Maine is preparing for an influx of vaccine doses in late March and early April by opening more mass vaccination sites, planning for additional sites and maximizing the capacity of locations already giving vaccinations. The state also announced that the Department of Corrections will begin vaccinating prisoners 60 and older next week, the first plan for inoculating people incarcerated in Maine.
Citing an increasing COVID-19 vaccine supply, Vermont Gov. Phil Scott, a Republican, estimated that life in Vermont could return to normal by the Fourth of July. Scott learned in a national call with the White House that vaccine makers are ramping up their production, and Vermont should get a major boost in its federal allocation by the end of the month.
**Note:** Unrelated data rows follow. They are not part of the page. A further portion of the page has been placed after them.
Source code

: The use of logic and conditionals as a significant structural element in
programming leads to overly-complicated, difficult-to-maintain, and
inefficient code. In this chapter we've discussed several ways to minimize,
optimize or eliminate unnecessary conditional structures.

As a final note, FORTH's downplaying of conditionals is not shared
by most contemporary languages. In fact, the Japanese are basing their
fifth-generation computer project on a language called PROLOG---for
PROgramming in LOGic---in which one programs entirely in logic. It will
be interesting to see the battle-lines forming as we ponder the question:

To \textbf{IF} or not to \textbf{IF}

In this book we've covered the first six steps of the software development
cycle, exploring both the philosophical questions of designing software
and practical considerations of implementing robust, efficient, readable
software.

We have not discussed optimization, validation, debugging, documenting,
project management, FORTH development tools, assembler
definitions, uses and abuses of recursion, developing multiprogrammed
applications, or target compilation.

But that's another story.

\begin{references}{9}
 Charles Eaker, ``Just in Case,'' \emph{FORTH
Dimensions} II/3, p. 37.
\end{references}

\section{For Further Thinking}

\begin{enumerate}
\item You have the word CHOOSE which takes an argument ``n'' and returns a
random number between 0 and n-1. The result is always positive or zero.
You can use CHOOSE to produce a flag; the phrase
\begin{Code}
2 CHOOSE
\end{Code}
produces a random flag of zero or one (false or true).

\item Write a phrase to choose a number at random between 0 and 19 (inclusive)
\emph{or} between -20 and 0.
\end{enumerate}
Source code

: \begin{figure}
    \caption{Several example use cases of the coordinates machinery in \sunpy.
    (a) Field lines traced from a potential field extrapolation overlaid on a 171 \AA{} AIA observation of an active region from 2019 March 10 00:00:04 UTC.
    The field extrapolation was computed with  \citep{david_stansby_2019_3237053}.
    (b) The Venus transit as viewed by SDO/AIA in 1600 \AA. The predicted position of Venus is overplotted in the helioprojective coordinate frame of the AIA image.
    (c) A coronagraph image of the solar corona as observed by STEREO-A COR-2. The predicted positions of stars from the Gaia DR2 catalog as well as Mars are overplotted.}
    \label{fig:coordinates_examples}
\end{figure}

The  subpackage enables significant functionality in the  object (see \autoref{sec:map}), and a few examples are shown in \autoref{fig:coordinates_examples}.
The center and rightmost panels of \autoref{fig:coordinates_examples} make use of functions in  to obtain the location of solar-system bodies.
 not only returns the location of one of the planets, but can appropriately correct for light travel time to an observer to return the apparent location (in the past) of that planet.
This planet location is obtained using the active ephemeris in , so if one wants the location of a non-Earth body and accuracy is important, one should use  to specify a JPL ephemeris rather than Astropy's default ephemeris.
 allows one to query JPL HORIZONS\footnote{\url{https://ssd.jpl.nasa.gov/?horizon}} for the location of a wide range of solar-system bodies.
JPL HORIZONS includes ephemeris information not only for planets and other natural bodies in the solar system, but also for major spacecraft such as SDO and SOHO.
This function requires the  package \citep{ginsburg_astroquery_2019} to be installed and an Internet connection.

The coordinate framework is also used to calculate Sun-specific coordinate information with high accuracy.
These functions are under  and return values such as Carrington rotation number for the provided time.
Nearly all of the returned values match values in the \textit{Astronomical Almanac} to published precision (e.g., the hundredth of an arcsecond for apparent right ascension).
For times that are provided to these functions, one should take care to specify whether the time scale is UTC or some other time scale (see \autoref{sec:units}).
Several bills under consideration in the Oregon legislature would help people who menstruate feel less of the financial strain of paying for period products. One bill would provide $10 per month to people who receive Supplemental Nutrition Assistance Program benefits to purchase personal hygiene items, another would exempt businesses from paying commercial activity tax on sales of period products and a third would require all public schools to provide pads and tampons to students at no charge.
Legislation intended to shield Idaho businesses, schools and government entities from lawsuits if someone catches COVID-19 headed to Republican Gov. Brad Little's desk. The state Senate voted 32-2 to approve the measure that extends a law passed last summer.
Legislation that would strengthen criminal penalties for rioting was passed by the Alabama House Judiciary Committee after much conversation, a vote delay and changes to the bill. Opponents of the bill argue it would threaten free speech and peaceful protest.
Treg Taylor said his first priority as Alaska’s attorney general is to end the state’s high rate of sex crimes. He noted that the Department of Law’s budget request includes 10 new prosecutors and nine new support staff that would focus on sex crimes.
Conservative lawmakers in Utah have fired another salvo in their longtime campaign against online porn with a new requirement that all cellphones and tablets sold in the state automatically block pornography. Critics say the plan would be a significant intrusion on free speech.